To be considered valid under the provisions of this section the chemical analysis of the person's breath shall have been performed according to methods approved by the Department of Health and Social Services. The Department of Health and Social Services is authorized to approve satisfactory techniques, methods, and standards of training necessary to ascertain the qualifications of individuals to conduct the analysis.
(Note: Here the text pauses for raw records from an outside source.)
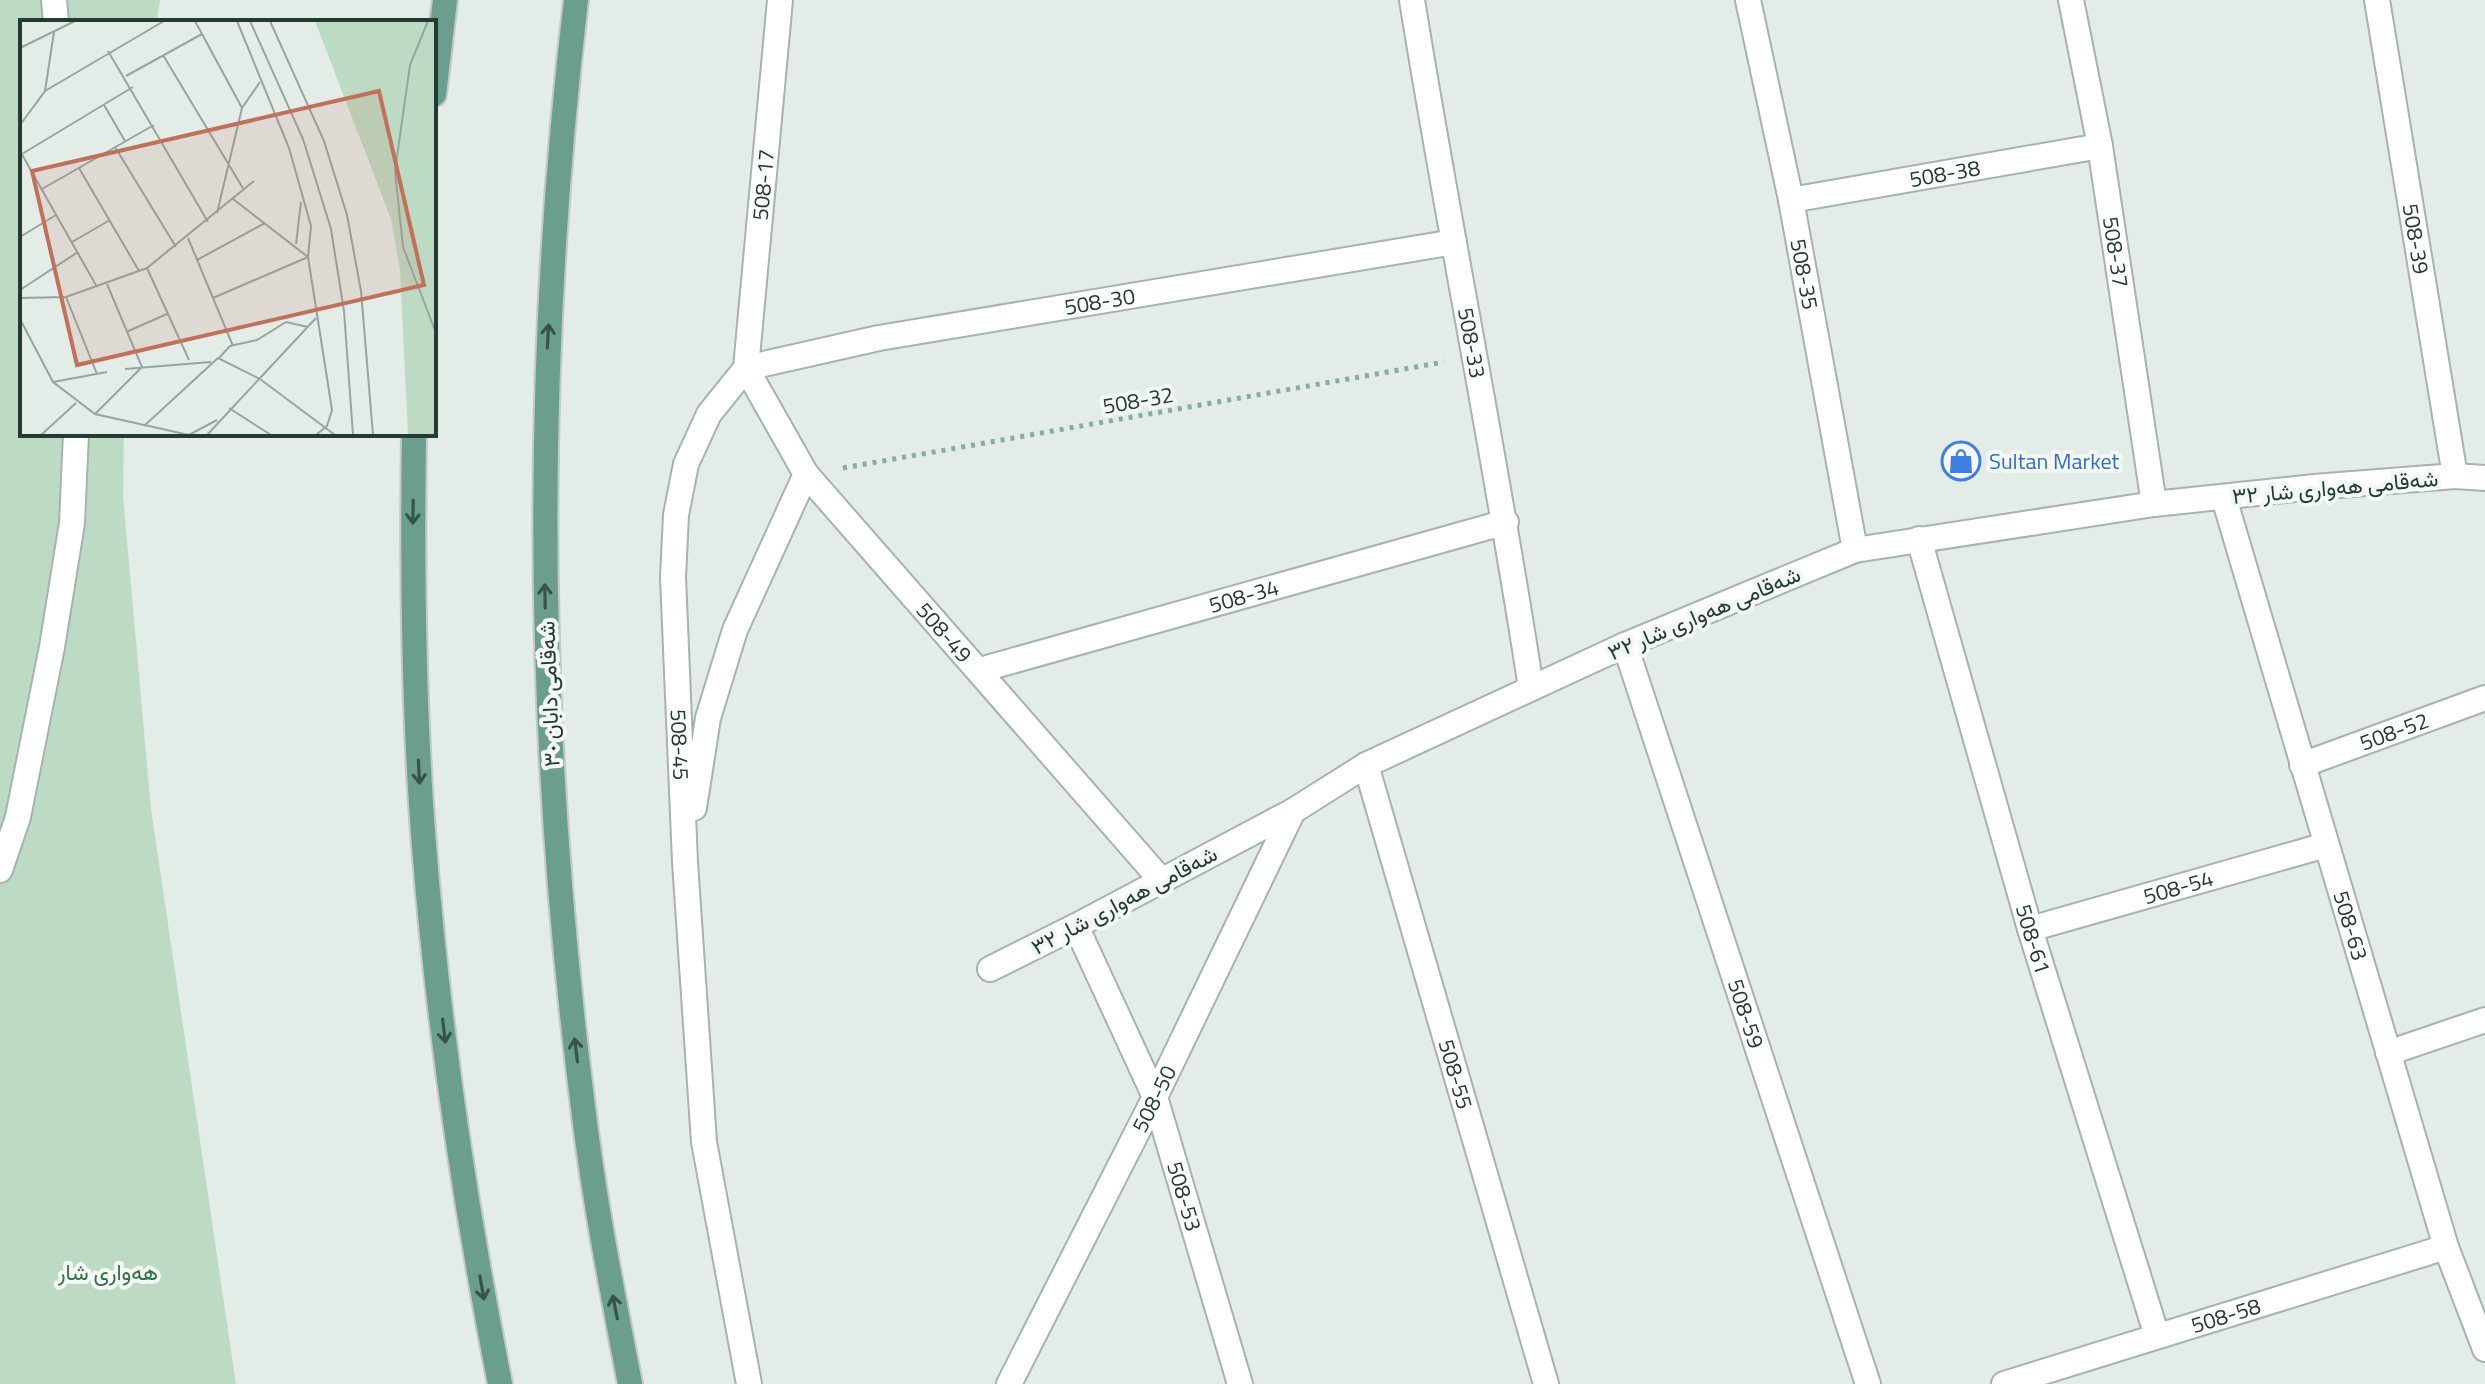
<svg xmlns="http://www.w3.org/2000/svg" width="2485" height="1384" viewBox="0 0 2485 1384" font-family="'Titillium Web',Vazirmatn,sans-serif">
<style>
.green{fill:#bddbc4}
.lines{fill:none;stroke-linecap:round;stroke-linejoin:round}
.minor-casing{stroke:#a6b3ae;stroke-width:28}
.tertiary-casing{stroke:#a6b3ae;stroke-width:28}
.primary-casing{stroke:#c2c8c6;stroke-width:28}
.path{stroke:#86ad9e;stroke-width:5;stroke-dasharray:4 6;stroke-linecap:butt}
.minor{stroke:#fff;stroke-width:24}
.tertiary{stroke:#fff;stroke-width:24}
.primary{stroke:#6b9e8e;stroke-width:24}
.oneway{stroke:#36544a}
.labels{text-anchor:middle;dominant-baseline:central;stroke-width:8;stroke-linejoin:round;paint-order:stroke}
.street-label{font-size:22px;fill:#243b34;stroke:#f3f8f5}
.shop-label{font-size:22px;fill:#366cbe;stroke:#f3f8f5;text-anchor:start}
.park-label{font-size:22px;fill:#316f46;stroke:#f3f8f5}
.inset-road{fill:none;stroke:#97a59f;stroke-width:2}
.view{fill:#c0715c;fill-opacity:0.15;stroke:#c0715c;stroke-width:4}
.inset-edge{fill:none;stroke:#243b34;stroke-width:4}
</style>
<rect width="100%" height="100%" fill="#e3ece7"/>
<polygon class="green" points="0,0 160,0 157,22 22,22 22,434 124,434 123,496 151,809 236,1384 0,1384"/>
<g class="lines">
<g class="minor-casing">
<g id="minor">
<polyline points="54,0 56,22"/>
<path id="s1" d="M 1412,0 C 1449,230 1496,458 1531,688"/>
<path id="s2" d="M 1748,0 L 1791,200 L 1855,550"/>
<path id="s3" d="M 2071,0 L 2100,146 L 2154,504"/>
<path id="s4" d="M 2377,0 L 2455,476"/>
<path id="s5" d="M 1791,200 L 2100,146"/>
<path id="s6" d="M 746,368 L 709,414 L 686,464 L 676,515 L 673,577 L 685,862 L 704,1142 L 749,1384"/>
<path id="s7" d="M 746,368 L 879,338 L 1454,242"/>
<path id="s8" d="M 746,368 L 806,474 L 1162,881"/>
<path id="s9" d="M 746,368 L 780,0"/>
<path id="s10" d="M 2224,498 L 2446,1247 L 2485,1349"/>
<path id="s11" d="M 1919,539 L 2030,929 L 2157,1336"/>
<path id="s12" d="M 1625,645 L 1868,1384"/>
<path id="s13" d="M 980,670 L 1506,522"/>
<path id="s14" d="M 1366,765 L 1546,1384"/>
<path id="s15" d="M 2302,765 L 2485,698"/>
<polyline points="694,808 708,718 735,630 806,474"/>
<polyline points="0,870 18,817 52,647 72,523 76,434"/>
<path id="s16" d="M 1076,926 L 1155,1097 L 1240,1384"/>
<path id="s17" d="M 2030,929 L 2326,845"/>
<polyline points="2388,1053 2485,1020"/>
<path id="s18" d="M 1009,1384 L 1155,1097 L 1293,811"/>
<path id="s19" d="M 2004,1384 L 2446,1247"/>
</g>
</g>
<g class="tertiary-casing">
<polyline id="tertiary" points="990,969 1076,926 1293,811 1366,765 1625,645 1855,550 2154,504 2314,487 2455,476 2485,478"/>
</g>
<g class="primary-casing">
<g id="primary">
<path d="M 576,0 C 532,372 536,744 584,1115 C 595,1205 613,1295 630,1384"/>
<polyline points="434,94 445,0"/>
<path d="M 414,434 C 412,571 413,708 424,845 C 438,1026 465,1206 500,1384"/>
</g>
</g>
<polyline class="path" points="843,468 1444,362"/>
<use href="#minor" class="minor"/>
<use href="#tertiary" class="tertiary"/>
<use href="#primary" class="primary"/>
</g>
<defs><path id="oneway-shaft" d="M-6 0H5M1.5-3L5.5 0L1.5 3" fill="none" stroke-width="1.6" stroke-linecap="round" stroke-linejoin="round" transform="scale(2)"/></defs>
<g class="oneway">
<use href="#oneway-shaft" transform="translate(548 336) rotate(-87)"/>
<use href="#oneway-shaft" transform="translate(413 512) rotate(91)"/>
<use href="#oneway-shaft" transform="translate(545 596) rotate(-91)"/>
<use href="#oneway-shaft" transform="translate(419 772) rotate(87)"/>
<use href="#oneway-shaft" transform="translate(444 1031) rotate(83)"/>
<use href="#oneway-shaft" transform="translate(576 1050) rotate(-97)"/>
<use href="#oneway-shaft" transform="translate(482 1288) rotate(80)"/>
<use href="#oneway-shaft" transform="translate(615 1307) rotate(-101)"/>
</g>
<defs>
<g id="shop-ring" transform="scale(2)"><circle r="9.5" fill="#f3f8f5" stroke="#3f7fe0" stroke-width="1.5"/><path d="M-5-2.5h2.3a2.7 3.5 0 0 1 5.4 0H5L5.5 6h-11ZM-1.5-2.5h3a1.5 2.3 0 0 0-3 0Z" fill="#3f7fe0"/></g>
</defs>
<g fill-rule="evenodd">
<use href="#shop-ring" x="1961" y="461"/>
</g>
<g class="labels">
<g class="street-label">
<text stroke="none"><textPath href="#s5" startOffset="156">508-38</textPath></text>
<text stroke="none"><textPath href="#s9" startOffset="184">508-17</textPath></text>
<text stroke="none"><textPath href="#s4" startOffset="242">508-39</textPath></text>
<text stroke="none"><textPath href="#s3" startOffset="256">508-37</textPath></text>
<text stroke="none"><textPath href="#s2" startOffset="280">508-35</textPath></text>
<text stroke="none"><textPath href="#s7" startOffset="360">508-30</textPath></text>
<text stroke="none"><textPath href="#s1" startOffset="348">508-33</textPath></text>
<text transform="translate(1138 400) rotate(-10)">508-32</text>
<text transform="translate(2335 487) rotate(-5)">شەقامی هەواری شار ٣٢</text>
<text stroke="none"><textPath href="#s13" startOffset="274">508-34</textPath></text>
<text transform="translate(1704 613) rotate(-23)">شەقامی هەواری شار ٣٢</text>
<text stroke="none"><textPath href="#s8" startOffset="332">508-49</textPath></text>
<text transform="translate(549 694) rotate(-92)">شەقامی دابان ٣٠</text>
<text stroke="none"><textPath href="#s15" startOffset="98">508-52</textPath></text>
<text stroke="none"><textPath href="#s6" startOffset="396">508-45</textPath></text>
<text stroke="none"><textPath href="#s17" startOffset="154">508-54</textPath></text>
<text transform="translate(1124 900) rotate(-28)">شەقامی هەواری شار ٣٢</text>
<text stroke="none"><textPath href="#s10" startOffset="446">508-63</textPath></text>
<text stroke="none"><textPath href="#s11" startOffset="416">508-61</textPath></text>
<text stroke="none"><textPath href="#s12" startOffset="388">508-59</textPath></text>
<text stroke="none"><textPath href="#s14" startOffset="322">508-55</textPath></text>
<text stroke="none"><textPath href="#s18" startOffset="320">508-50</textPath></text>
<text stroke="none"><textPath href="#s16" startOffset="292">508-53</textPath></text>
<text stroke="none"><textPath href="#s19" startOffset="232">508-58</textPath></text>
</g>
<g class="shop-label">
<text x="1989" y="461">Sultan Market</text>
</g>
<g class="park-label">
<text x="108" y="1272">هەواری شار</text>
</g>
</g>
<g transform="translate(20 20)">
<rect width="416" height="416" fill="#e3ece7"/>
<path d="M 295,1 L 416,1 L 416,415 L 388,415 L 380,250 L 371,199 Z" fill="#bddbc4"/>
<path class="inset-road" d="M 175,1 L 222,88M 217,1 L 269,128 L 291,206 L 288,237 L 312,390 L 307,406 L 296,415M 230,1 L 283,119 L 311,209 L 324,291 L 333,415M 250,1 L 304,121 L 327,195 L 341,271 L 353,415M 408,1 L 390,45 L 375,151 L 383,227 L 416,313M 0,28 L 55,1M 88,31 L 188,202M 143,35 L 224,170M 106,56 L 182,14M 25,71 L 144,1M 84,85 L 105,121M 0,105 L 25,71 L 34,12M 95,127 L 156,227M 0,131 L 77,267M 2,134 L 113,67M 59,148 L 119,251M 22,169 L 134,105M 213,179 L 288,237M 197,193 L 222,88 L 240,62M 0,217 L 36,195M 168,218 L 213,326M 52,222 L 90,200M 276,224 L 281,182M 177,240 L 245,203M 127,248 L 169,340M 0,270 L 58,232M 46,277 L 77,354M 0,278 L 46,277 L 127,248 L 234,161M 193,278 L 288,237M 0,299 L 33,362 L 75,394 L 169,415 L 197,400M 106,312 L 147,294M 199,338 L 210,326 L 237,320 L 266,302 L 288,307M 105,349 L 191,342M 33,362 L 87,352M 209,388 L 251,415M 75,394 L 122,347 L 87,264M 124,406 L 198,338 L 240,359 L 315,415M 21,415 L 56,383M 187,415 L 296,298"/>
<path class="view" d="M 359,71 L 404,265 L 57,345 L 12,151 Z"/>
<rect width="416" height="416" class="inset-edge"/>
</g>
</svg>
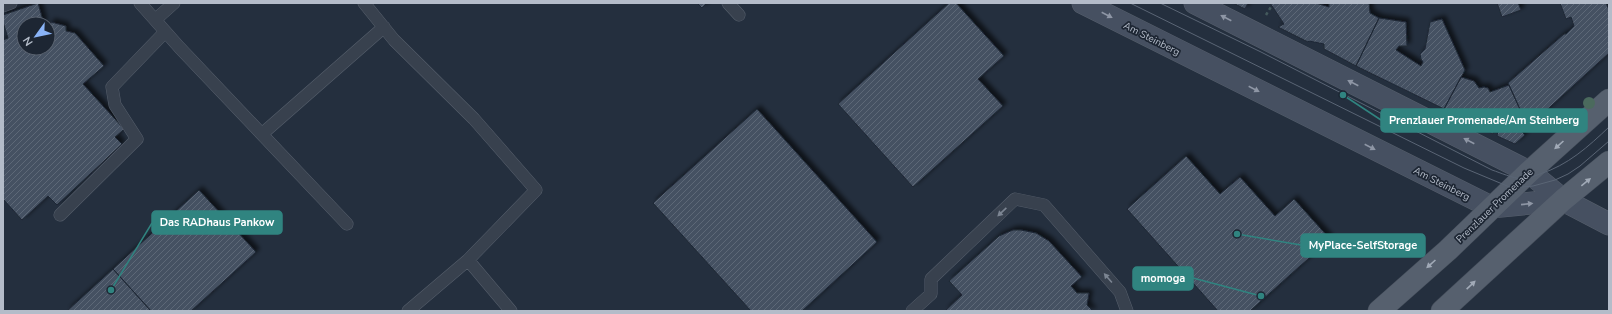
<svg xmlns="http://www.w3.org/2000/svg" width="1612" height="314" viewBox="0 0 1612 314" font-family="'Nunito Sans',sans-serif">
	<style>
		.building { fill: url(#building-hatch); stroke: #1f2835; filter: url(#shadow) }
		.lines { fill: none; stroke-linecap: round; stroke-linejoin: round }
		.lane-casing { stroke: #565f6c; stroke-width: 13 }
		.secondary-casing { stroke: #565f6c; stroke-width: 23 }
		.primary-casing { stroke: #414a57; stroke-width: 23 }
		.path { stroke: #44595c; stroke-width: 2.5; stroke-dasharray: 3 3; stroke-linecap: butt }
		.lane { stroke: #38414e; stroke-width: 12 }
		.secondary { stroke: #465061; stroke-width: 22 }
		.primary { stroke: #56606e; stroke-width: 22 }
		.tram { stroke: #5a6575; stroke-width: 1 }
		.tree { fill: #4b6a5d }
		.oneway { fill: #8e96a5 }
		.oneway2 { fill: #a1aab7 }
		.oneway3 { fill: #7c8592 }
		.labels { text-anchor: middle; stroke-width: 3.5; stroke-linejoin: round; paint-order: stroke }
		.street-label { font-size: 10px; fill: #b4bcc9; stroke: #1d2633 }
		.leader { fill: none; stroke: #308480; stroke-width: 1.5 }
		.callout-dot { fill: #308480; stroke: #1d2633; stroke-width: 1.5 }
		.callout { fill: #308480; stroke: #308480; stroke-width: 1.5 }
		.callout-label { font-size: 11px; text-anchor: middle; font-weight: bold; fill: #fff }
	</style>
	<defs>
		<pattern id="building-hatch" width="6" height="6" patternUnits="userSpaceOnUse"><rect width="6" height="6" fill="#455162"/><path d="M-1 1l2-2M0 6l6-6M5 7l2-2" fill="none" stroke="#5d6877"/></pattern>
		<filter id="shadow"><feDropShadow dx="3.5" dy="-3.5" stdDeviation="2" flood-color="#0009"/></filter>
	</defs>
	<rect width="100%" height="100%" fill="#242f3e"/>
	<path class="building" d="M38,3l6,21h-20v24h24v-22h2l1,-4 15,4v5l9,2 29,33 -21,18 41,45 -9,8 7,7 -65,61 -9,-9 -26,24 -19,-21v-159l5,-2 -5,-16v-7z
		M697,3h10l-5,5z
		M949,3h7l48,53 -26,23 25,27 -90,81 -75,-83z
		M1233,3h15l-3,6z
		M1270,3h46l13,4v-4h40l1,10 9,5 -23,48 -32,-17v-5l-15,-3 -1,1 -30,-15 6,-3z
		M1497,3h21l3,7 -19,7z
		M1560,3h46l3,7v43l-81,74 -20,-44 56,-49h2l8,-8 -3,-9 -5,2z
		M1379,18l27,4 1,24h-8l-3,4 25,16 2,-4 -2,-3 -1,-5 5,-5 5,-27 12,-3 23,51 -21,39 -88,-43z
		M1461,77l13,4 5,7 5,-1 4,1 2,4 19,-7 19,42 -6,5 3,3 -10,9 -18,-8 1,-5 -4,-2 -1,5 -49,-25z
		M757,109l120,133 -75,69h-51l-98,-108z
		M1186,156l34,38 20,-17 35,39 19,-17 36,40 -80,72h-32l-91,-102z
		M199,190l57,62 -65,59h-40l-38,-42z
		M1013,230h8l15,3 13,8 33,36 -11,9 6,7h12l-2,12 6,6h-148l17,-16 -13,-14 50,-45z
		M113,269l38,42h-84z"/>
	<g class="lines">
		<g class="lane-casing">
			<path id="lane" d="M140,3l39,44 168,177
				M364,3l30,37 80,79 62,71 -68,70
				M728,3l11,12
				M3,6l8,-3
				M155,20l19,-17
				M262,134l122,-107
				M60,215l77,-76 -22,-34 -3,-18 53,-55
				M408,311l60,-51 43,51
				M912,311l19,-17v-15l84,-80 29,6 76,87 7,19"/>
		</g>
		<g class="secondary-casing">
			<path id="secondary" d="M1083,3l408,204 72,-7
				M1195,3l334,169 34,28 46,24"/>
		</g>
		<g class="primary-casing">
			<path id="primary" d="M1379,311l69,-61 81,-78 80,-72
				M1442,311l121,-111 46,-38"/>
		</g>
		<path class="path" d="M1266,15l6,-10"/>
		<use href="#lane" class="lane"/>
		<use href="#secondary" class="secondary"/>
		<use href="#primary" class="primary"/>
		<path class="tram" d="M1130,3l334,165 48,20 21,-2 22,-6 13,-6 12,-8 29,-25
			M1160,3l101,49 231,118c9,3 20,8 30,9 6,0 12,-3 18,-5 28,-9 48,-27 69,-47"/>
	</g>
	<circle class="tree" cx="1589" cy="103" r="6"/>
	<defs><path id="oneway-solid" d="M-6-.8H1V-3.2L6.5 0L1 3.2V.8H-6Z"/></defs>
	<g class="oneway">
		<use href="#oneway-solid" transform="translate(1107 15) rotate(27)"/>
		<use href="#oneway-solid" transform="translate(1226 18) rotate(-153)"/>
		<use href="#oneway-solid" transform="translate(1353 83) rotate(-153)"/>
		<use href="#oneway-solid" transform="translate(1254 89) rotate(27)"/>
		<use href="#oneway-solid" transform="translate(1469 141) rotate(-153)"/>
		<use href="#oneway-solid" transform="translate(1370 147) rotate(27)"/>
		<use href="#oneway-solid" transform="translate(1527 204) rotate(-6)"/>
	</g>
	<g class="oneway2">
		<use href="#oneway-solid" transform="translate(1559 145) rotate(138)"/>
		<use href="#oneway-solid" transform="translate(1586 182) rotate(-39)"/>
		<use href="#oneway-solid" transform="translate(1431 264) rotate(138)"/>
		<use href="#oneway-solid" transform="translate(1471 285) rotate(-43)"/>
	</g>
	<g class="oneway3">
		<use href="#oneway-solid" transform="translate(1002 212) rotate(137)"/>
		<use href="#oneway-solid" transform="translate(1108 278) rotate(-131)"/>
	</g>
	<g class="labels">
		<g class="street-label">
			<text transform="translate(1152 38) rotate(27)" y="4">Am Steinberg</text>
			<text transform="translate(1442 183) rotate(27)" y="4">Am Steinberg</text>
			<text transform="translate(1494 205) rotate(-44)" y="4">Prenzlauer Promenade</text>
		</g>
	</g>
	<path class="leader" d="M1343 95L1381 120M111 290L152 223M1237 234L1301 245M1261 296L1193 278"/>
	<g class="callout-dot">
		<circle cx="1343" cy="95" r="4"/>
		<circle cx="111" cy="290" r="4"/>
		<circle cx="1237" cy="234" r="4"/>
		<circle cx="1261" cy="296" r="4"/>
	</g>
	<g class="callout">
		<rect x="1381" y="109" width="206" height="23" rx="4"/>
		<rect x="152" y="211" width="130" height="23" rx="4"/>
		<rect x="1301" y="234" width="124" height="23" rx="4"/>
		<rect x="1133" y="267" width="60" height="23" rx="4"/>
	</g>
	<g class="callout-label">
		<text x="1484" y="124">Prenzlauer Promenade/Am Steinberg</text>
		<text x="217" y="226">Das RADhaus Pankow</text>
		<text x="1363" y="249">MyPlace-SelfStorage</text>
		<text x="1163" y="282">momoga</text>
	</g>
	<rect width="1612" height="314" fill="none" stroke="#b4bcc9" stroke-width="8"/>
	<g transform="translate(36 36) rotate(237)"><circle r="19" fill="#1d2633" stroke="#59626f"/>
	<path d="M0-3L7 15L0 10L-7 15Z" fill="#8ab4f8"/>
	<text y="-6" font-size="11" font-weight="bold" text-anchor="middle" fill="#b4bcc9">N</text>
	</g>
</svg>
If it is established at trial that a chemical analysis of breath was performed according to approved methods by a person trained according to techniques, methods and standards of training approved by the Department of Health and Social Services, there is a presumption that the test results are valid and further foundation for introduction of the evidence is unnecessary.

We believe the court viewed this statutory provision as essentially foundational in nature when it held:

That statute ... merely defines the elements that must be proved before breathalyzer test results may be admitted into evidence; it does not make those results unassailable. Indeed, the statute creates only a presumption of the test's validity....

Keel v. State, 609 P.2d at 557 (emphasis in original). We believe that the "presumption that the test results are valid" means only that if the Department of Health and Social Services' regulations are followed there is sufficient evidence to admit the test results into evidence. The weight to be given the breathalyzer evidence is strictly a factual matter for the jury.

Under the municipality's scheme of ordinances, AMC 9.28.023(D) (formerly AMC 9.28.030(D)) establishes the foundational requirements for introduction of breathalyzer test results. Aside from the omission of the second sentence of AS 28.35.033(d), the ordinance is identical to that statute. Given this similarity, we view the ordinance just as the supreme court viewed the statute in Keel. All the ordinance does is let the prosecution introduce the breathalyzer test results into evidence; it does not insulate those results from an attack upon their validity.

[9] The appellants claim that their fifth amendment right to remain silent is violated because they may be required to testify to dispute the breathalyzer results. They claim this is particularly true if their individual alcohol absorption rates or elimination rates may influence the breathalyzer result. We reject this contention. Any time evidence is introduced against a defendant, he may be faced with a difficult decision whether to exercise his right to remain silent or to rebut the evidence. Evans v. State, 645 P.2d 155 (Alaska 1982).

[10] Former AMC 9.28.030(A) and its amendment are set out in note 1.